Start of Block
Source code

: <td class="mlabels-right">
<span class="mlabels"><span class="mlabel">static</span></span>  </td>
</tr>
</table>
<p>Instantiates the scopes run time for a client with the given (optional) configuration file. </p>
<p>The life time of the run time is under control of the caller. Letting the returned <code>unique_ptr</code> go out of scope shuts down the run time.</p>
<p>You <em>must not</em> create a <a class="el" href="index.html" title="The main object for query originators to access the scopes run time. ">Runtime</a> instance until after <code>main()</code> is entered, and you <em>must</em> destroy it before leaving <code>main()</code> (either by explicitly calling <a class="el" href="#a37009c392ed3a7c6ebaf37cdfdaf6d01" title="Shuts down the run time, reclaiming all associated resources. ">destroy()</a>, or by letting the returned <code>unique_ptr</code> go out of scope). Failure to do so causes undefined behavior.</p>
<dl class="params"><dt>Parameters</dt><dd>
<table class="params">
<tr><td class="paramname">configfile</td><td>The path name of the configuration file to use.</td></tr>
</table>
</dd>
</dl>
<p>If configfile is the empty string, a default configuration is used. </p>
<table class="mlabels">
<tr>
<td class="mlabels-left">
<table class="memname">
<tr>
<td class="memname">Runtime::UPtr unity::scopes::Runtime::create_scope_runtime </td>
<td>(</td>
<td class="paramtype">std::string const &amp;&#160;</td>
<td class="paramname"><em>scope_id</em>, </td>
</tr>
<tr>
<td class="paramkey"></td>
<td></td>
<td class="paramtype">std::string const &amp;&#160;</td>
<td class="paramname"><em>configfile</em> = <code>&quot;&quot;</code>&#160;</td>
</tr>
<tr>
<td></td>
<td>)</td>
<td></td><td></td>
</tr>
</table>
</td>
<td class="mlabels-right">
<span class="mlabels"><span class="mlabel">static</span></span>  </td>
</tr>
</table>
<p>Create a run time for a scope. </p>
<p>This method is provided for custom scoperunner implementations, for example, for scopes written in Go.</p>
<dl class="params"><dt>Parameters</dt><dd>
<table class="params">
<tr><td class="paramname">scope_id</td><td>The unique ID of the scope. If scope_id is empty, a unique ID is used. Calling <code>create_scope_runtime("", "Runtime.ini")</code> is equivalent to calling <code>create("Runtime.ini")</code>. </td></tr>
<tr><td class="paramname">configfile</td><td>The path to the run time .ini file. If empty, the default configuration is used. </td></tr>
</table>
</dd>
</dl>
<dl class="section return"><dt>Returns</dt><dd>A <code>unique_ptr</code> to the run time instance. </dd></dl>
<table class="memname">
End of Block
Start of Block
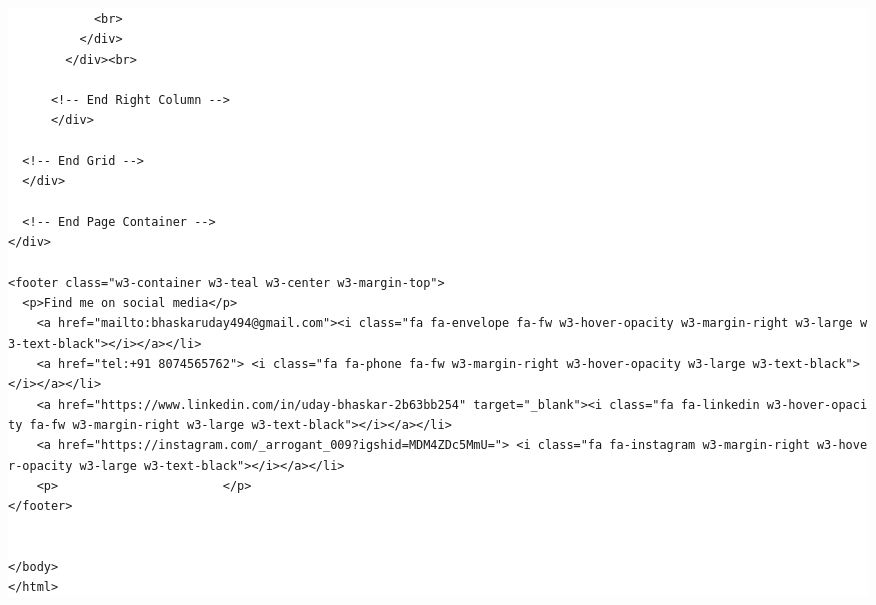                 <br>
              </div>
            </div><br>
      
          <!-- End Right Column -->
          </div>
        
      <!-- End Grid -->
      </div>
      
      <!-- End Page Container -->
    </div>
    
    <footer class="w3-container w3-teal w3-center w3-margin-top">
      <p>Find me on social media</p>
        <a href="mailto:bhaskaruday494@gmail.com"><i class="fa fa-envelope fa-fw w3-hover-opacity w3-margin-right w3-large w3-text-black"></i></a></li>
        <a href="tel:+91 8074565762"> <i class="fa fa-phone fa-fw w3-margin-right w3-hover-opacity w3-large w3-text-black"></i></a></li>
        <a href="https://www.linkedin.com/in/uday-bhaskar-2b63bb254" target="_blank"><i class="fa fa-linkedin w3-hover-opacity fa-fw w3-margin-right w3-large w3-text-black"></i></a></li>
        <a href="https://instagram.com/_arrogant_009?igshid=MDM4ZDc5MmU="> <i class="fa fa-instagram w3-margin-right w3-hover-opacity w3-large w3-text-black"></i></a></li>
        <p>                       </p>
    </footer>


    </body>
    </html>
End of Block
Start of Block
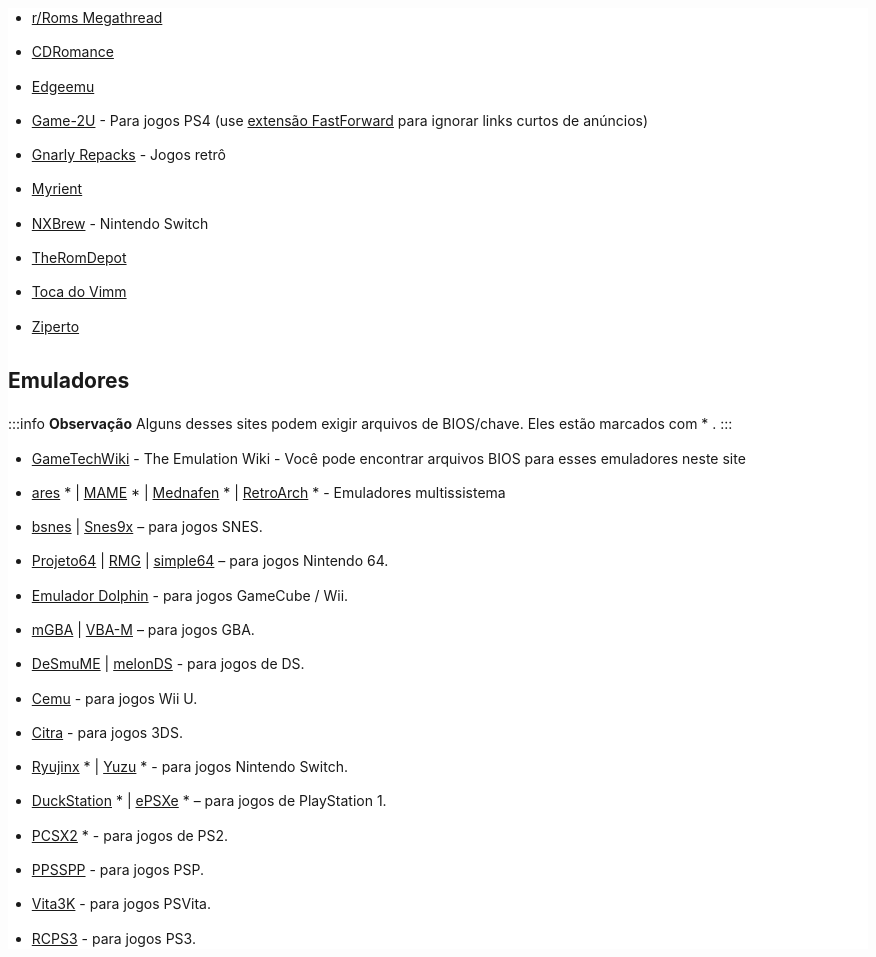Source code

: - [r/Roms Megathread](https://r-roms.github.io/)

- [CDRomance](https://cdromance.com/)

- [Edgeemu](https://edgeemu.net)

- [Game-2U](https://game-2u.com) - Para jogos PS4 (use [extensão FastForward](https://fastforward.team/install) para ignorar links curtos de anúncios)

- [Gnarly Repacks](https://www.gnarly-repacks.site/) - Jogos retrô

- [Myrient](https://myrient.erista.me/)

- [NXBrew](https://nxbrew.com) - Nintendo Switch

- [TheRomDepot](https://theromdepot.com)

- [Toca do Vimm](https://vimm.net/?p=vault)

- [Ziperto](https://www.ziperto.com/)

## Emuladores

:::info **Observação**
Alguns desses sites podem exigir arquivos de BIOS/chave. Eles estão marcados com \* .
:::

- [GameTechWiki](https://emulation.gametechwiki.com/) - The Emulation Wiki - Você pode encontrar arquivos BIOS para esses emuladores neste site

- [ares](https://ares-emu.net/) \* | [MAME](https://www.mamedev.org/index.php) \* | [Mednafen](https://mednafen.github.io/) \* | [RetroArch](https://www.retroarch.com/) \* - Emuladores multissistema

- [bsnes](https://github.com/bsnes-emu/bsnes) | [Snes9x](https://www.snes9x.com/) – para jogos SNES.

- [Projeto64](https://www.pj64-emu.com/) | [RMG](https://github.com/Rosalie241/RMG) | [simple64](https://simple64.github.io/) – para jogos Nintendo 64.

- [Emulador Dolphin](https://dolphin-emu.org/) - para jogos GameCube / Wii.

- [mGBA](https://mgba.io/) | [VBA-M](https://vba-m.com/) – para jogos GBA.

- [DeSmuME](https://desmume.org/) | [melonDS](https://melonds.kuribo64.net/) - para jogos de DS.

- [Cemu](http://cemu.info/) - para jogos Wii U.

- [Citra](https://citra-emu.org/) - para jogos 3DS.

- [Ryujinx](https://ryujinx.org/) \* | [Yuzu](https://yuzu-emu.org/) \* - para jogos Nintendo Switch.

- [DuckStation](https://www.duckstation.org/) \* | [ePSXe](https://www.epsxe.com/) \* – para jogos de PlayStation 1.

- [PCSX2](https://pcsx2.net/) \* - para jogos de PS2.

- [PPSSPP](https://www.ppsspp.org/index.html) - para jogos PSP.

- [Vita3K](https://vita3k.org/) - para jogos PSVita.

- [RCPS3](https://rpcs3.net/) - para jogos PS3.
End of Block
• What to produce: Please find, in the entries above, every line where "footer" occurs, and copy it.

• Output of the task:
    <footer class="w3-container w3-teal w3-center w3-margin-top">
    </footer>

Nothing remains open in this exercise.